Hi ARM specialists,
I have a question about Cortex-M series pipeline behavior.
According to the page 15 of "ARM Cortex-M Programming Guide to Memory Barrier Instructions Application Note 321", it is described that "Instruction fetch can happen several cycles before decode and execution". If fetch, decode. and execution stages are synchronized, the decode and execution stages would take the same cycles as the fetch stage. If it is true, the long prefetch (or fetch) stage makes performance lower. I think that the prefetch and decode stages are decoupled because the above assumption would be strange.
Is it true? I would like to know the relationship between the prefetch and decode stages of Cortex-M0/M0+/M3/M4. That is, would the prefetch stage latency affect the following stages or not?
Yasuhiko Koumoto.
Hello all,
my intention of this question is I want to know that the prefetch will be performed independently from the corresponding decode and execution stage. I think it is true in Cortex-M0/M3/M4 case. However it is not true in Cortex-M0+ case. Is it true?
I will attache the figure in which my guess of Cortex-M3/M4 pipleline scheme is described. I am lokking forward to the feedback.Best regards,Yasuhiko Koumoto.
Hi yasuhikokoumoto have you managed to solve your problem here? I wonder whether some of our regular contributors might have some thoughts on this.
Hi Tom-san,
No, I have not. It is not a problem but just a question.I think independent prefetch to the prefetch buffer will hide performance decrease by the slow access speed of the instruction flash. If the prefetch buffer has some significance, the pipeline prefetch stage should be decoupled from the decode and execution stages. Is my guess true? I would like to get the comments from the contributors.
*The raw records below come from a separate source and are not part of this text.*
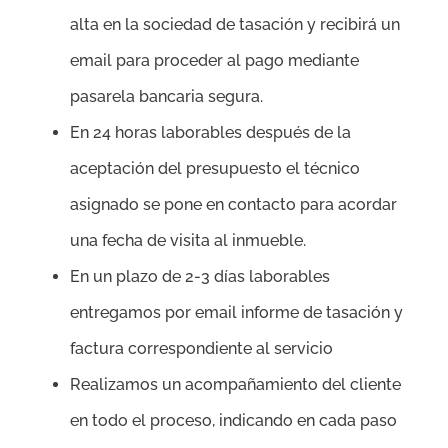
alta en la sociedad de tasación y recibirá un
email para proceder al pago mediante
pasarela bancaria segura.
En 24 horas laborables después de la
aceptación del presupuesto el técnico
asignado se pone en contacto para acordar
una fecha de visita al inmueble.
En un plazo de 2-3 días laborables
entregamos por email informe de tasación y
factura correspondiente al servicio
Realizamos un acompañamiento del cliente
en todo el proceso, indicando en cada paso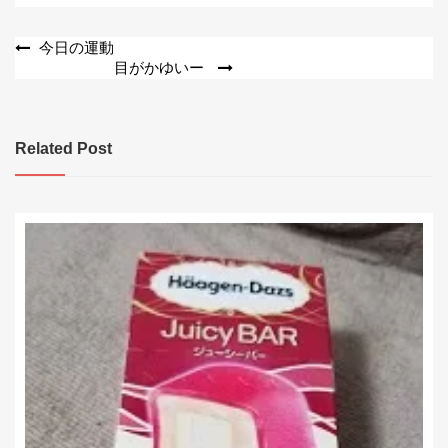
投
今日の運動
目がかゆいー
稿
ナ
ビ
Related Post
ゲ
ー
シ
ョ
ン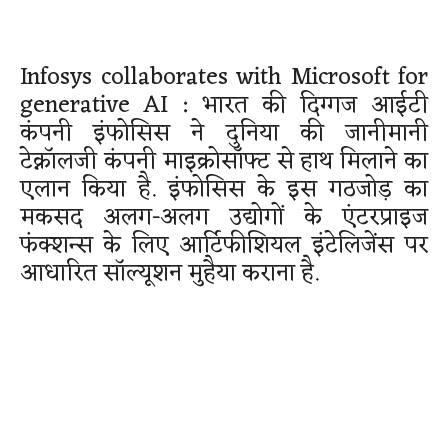
Infosys collaborates with Microsoft for
generative AI : भारत की दिग्गज आईटी
कंपनी इंफोसिस ने दुनिया की जानीमानी
टेक्नॉलजी कंपनी माइक्रोसॉफ्ट से हाथ मिलाने का
एलान किया है. इंफोसिस के इस गठजोड़ का
मकसद अलग-अलग उद्योगों के एंटरप्राइज
फंक्शन्स के लिए आर्टिफीशियल इंटेलिजेंस पर
आधारित सॉल्यूशन मुहैया कराना है.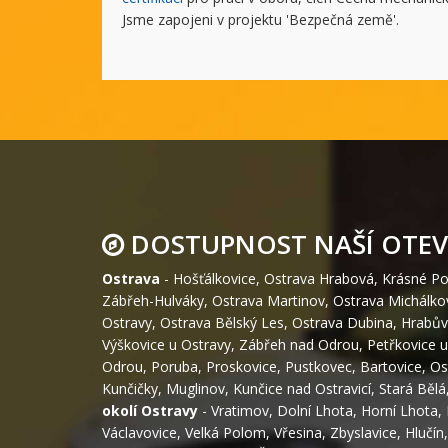
Jsme zapojeni v projektu 'Bezpečná země'.
DOSTUPNOST NAŠÍ OTEV
Ostrava
-
Hošťálkovice
,
Ostrava Hrabová
,
Krásné Po
Zábřeh-Hulváky
,
Ostrava Martinov
,
Ostrava Michálko
Ostravy
,
Ostrava Bělský Les
,
Ostrava Dubina
,
Hrabův
Výškovice u Ostravy
,
Zábřeh nad Odrou
,
Petřkovice u
Odrou
,
Poruba
,
Proskovice
,
Pustkovec
,
Bartovice
,
Os
Kunčičky
,
Muglinov
,
Kunčice nad Ostravicí
,
Stará Bělá
okolí Ostravy
-
Vratimov
,
Dolní Lhota
,
Horní Lhota
,
Václavovice
,
Velká Polom
,
Vřesina
,
Zbyslavice
,
Hlučín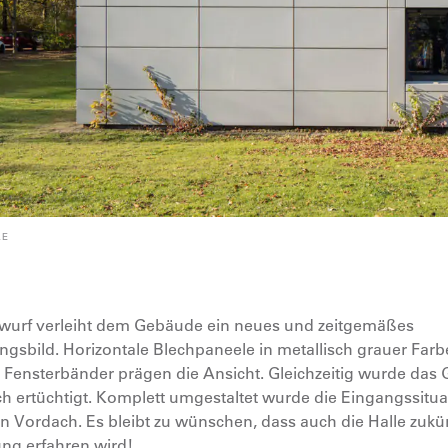
LE
wurf verleiht dem Gebäude ein neues und zeit­gemäßes
gs­bild. Horizontale Blech­paneele in metallisch grauer Far
e Fenster­bänder prägen die Ansicht. Gleichzeitig wurde das
h ertüchtigt. Komplett umgestaltet wurde die Eingangs­situa
 Vordach. Es bleibt zu wünschen, dass auch die Halle zukün
ung erfahren wird!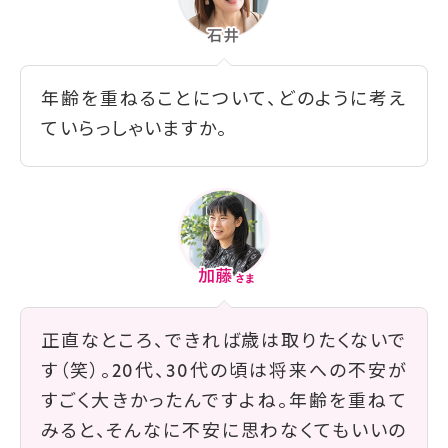
年齢を重ねることについて、どのように考え
ていらっしゃいますか。
正直なところ、できれば歳は取りたくないで
す（笑）。20代、30代の頃は将来への不安が
すごく大きかったんですよね。年齢を重ねて
みると、そんなに不安に思わなくてもいいの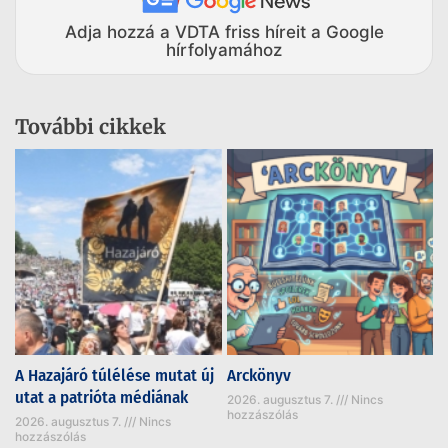
Adja hozzá a VDTA friss híreit a Google
hírfolyamához
További cikkek
A Hazajáró túlélése mutat új
Arckönyv
utat a patrióta médiának
2026. augusztus 7.
Nincs
hozzászólás
2026. augusztus 7.
Nincs
hozzászólás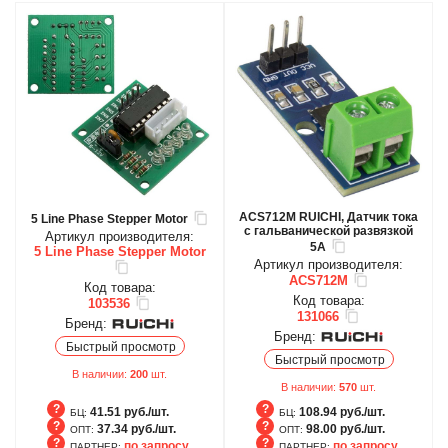
ACS712M RUICHI, Датчик тока
5 Line Phase Stepper Motor
с гальванической развязкой
Артикул производителя:
5А
5 Line Phase Stepper Motor
Артикул производителя:
ACS712M
Код товара:
Код товара:
103536
131066
Бренд:
Бренд:
Быстрый просмотр
Быстрый просмотр
В наличии:
200
шт.
В наличии:
570
шт.
41.51 руб./шт.
108.94 руб./шт.
БЦ:
БЦ:
37.34 руб./шт.
98.00 руб./шт.
ОПТ:
ОПТ:
по запросу
по запросу
ПАРТНЕР:
ПАРТНЕР: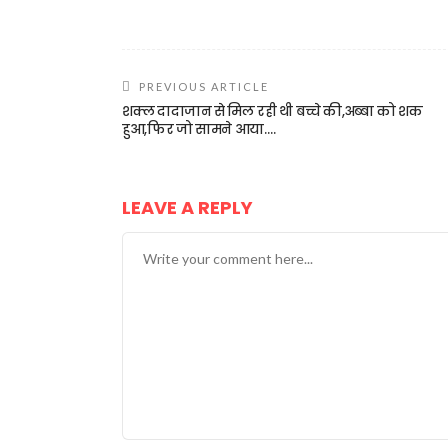
PREVIOUS ARTICLE
शक्ल दादाजान से मिल रही थी बच्चे की,अब्बा को शक
हुआ,फिर जो सामने आया….
LEAVE A REPLY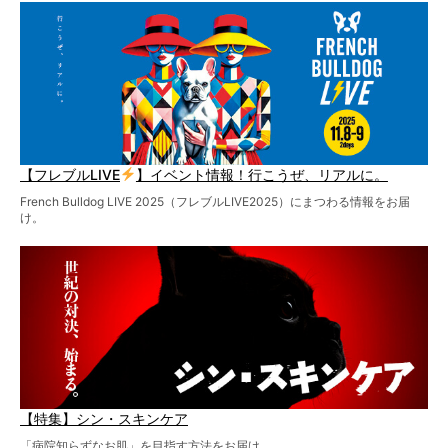
【フレブルLIVE
】イベント情報！行こうぜ、リアルに。
French Bulldog LIVE 2025（フレブルLIVE2025）にまつわる情報をお届
け。
【特集】シン・スキンケア
「病院知らずなお肌」を目指す方法をお届け。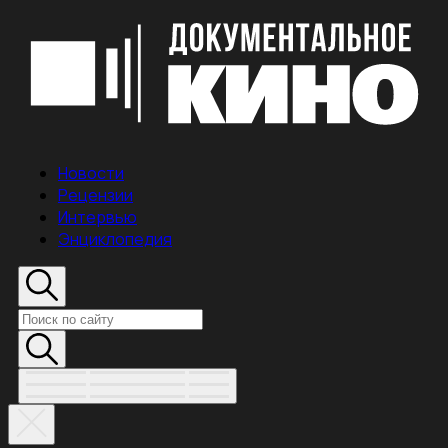
Новости
Рецензии
Интервью
Энциклопедия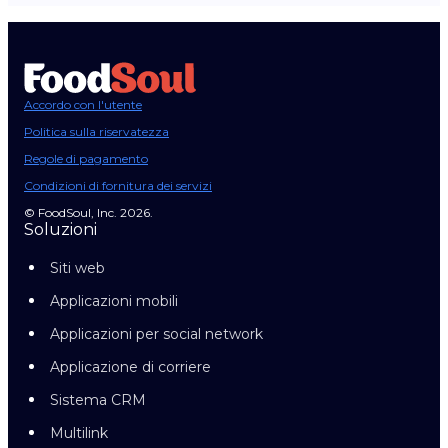
Accordo con l'utente
Politica sulla riservatezza
Regole di pagamento
Condizioni di fornitura dei servizi
© FoodSoul, Inc. 2026.
Soluzioni
Siti web
Applicazioni mobili
Applicazioni per social network
Applicazione di corriere
Sistema CRM
Multilink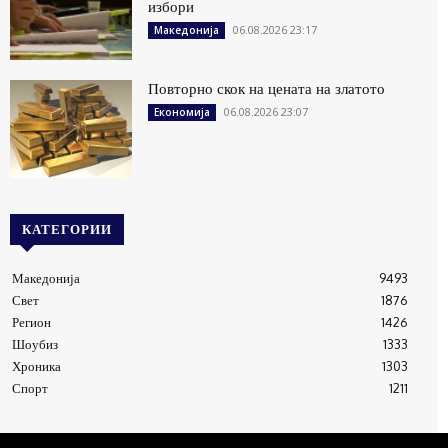
избори
06.08.2026 23:17
Македонија
Повторно скок на цената на златото
06.08.2026 23:07
Економија
КАТЕГОРИИ
Македонија
9493
Свет
1876
Регион
1426
Шоубиз
1333
Хроника
1303
Спорт
1211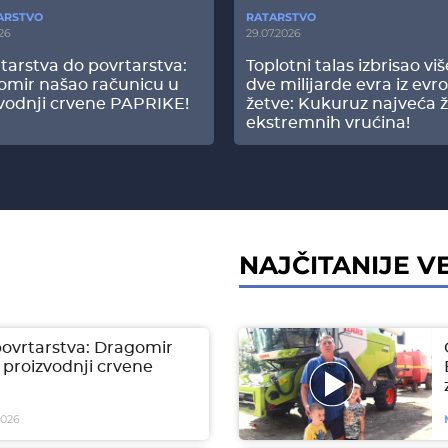
ARSTVO
RATARSTVO
26
29.07.2026
tarstva do povrtarstva:
Toplotni talas izbrisao vi
omir našao računicu u
dve milijarde evra iz evr
vodnji crvene PAPRIKE!
žetve: Kukuruz najveća ž
ekstremnih vrućina!
NAJČITANIJE VE
povrtarstva: Dragomir
 proizvodnji crvene
2026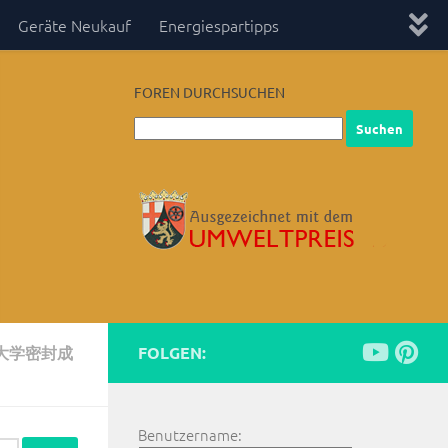
Geräte Neukauf
Energiespartipps
FOREN DURCHSUCHEN
渡大学密封成
FOLGEN:
Benutzername: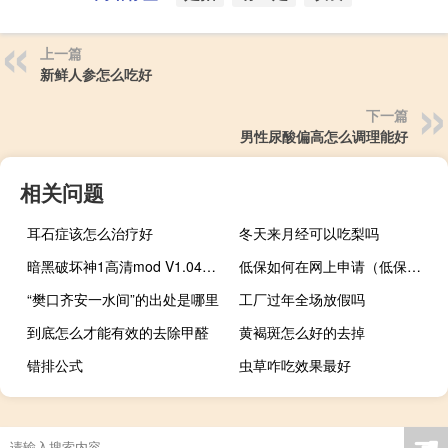
上一篇
新鲜人参怎么吃好
下一篇
男性尿酸偏高怎么调理能好
相关问题
耳石症该怎么治疗好
冬天来月经可以吃梨吗
暗黑破坏神1高清mod V1.045 免费版（暗黑破坏神1高清mod V1.045 免费版功能简介）
低保如何在网上申请（低保如何在网上查询）
“樊口齐安一水间”的出处是哪里
工厂过年全场放假吗
到底怎么才能有效的去除甲醛
黄褐斑怎么好的去掉
错排公式
虫草咋吃效果最好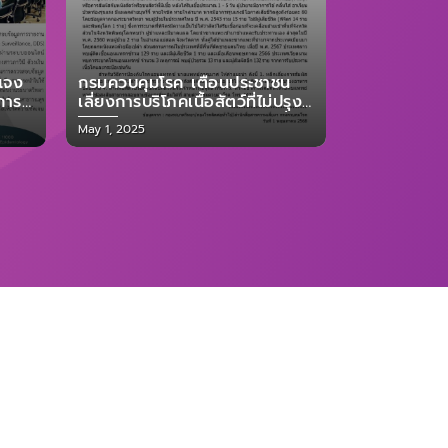
แจง
กรมควบคุมโรค เตือนประชาชน
การ
เลี่ยงการบริโภคเนื้อสัตว์ที่ไม่ปรุง
ง
สุก ไม่ชำแหละหรือสัมผัสสัตว์ที่
Posted
May 1, 2025
้า
ตายโดยไม่ทราบสาเหตุ หลังได้รับ
on
ัล
การยืนยันผู้เสียชีวิตโรคแอนแทรก
ซ์ (ANTHRAX) 1 ราย
รมควบคุมโรค
พรบ.ข้อมูลข่าวสาร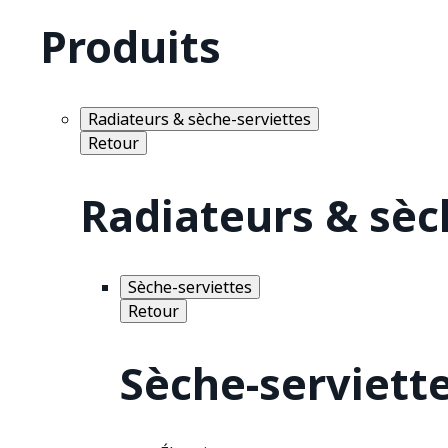
Produits
Radiateurs & sèche-serviettes
Retour
Radiateurs & sèc
Sèche-serviettes
Retour
Sèche-serviett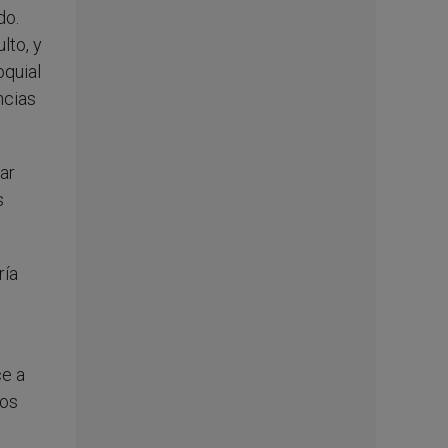
do.
lto, y
oquial
ncias
ar
s
ría
ce a
hos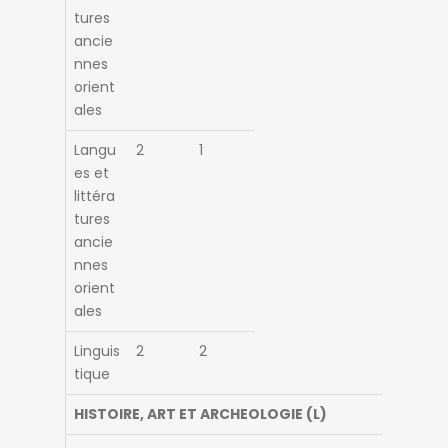
tures
ancie
nnes
orient
ales
Langu
2
1
es et
littéra
tures
ancie
nnes
orient
ales
Linguis
2
2
tique
HISTOIRE, ART ET ARCHEOLOGIE (L)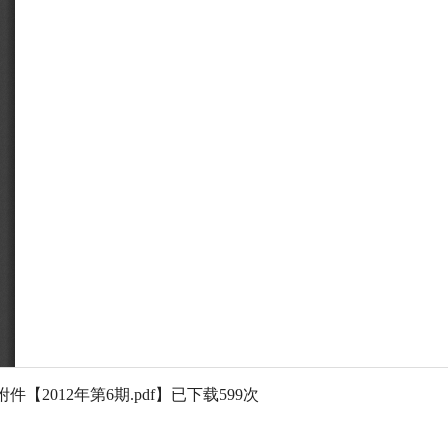
附件【
2012年第6期.pdf
】已下载
599
次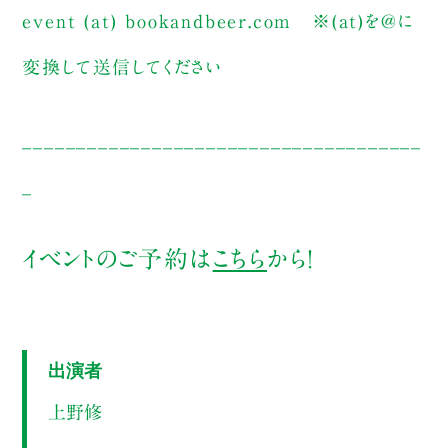
event (at) bookandbeer.com
※(at)を@に
変換して送信してください
_____________________________________
_
イベントのご予約は
こちら
から！
出演者
上野修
Best regards,Yasuhiko Koumoto.
Hi Yasuhiko,
I'm afraid we don't generally publish detailed microarchitectural details like this on any of our cores. The major reason is that we don't want developers to come to rely on particular behaviour which is not architectural but is a feature of a specific implementation. Since different implementations of the same architecture may have quite significantly different behaviour when it comes to things like precise timing and pipeline behaviour, it makes sense for developers not to rely on specific behaviour as it may change at some point in the future.
Hope this helps.
Chris
Hello Chris-san,
thank you for your reply.As mentioned above, my guess comes from the document "ARM Cortex-M Programming Guide to Memory Barrier Instructions Application Note 321".Also I believe that ARM would have the good solution for the performance decrease when Cortex-M fetches instructions from the slower flash memory.However, I understood ARM situation.I would close this case.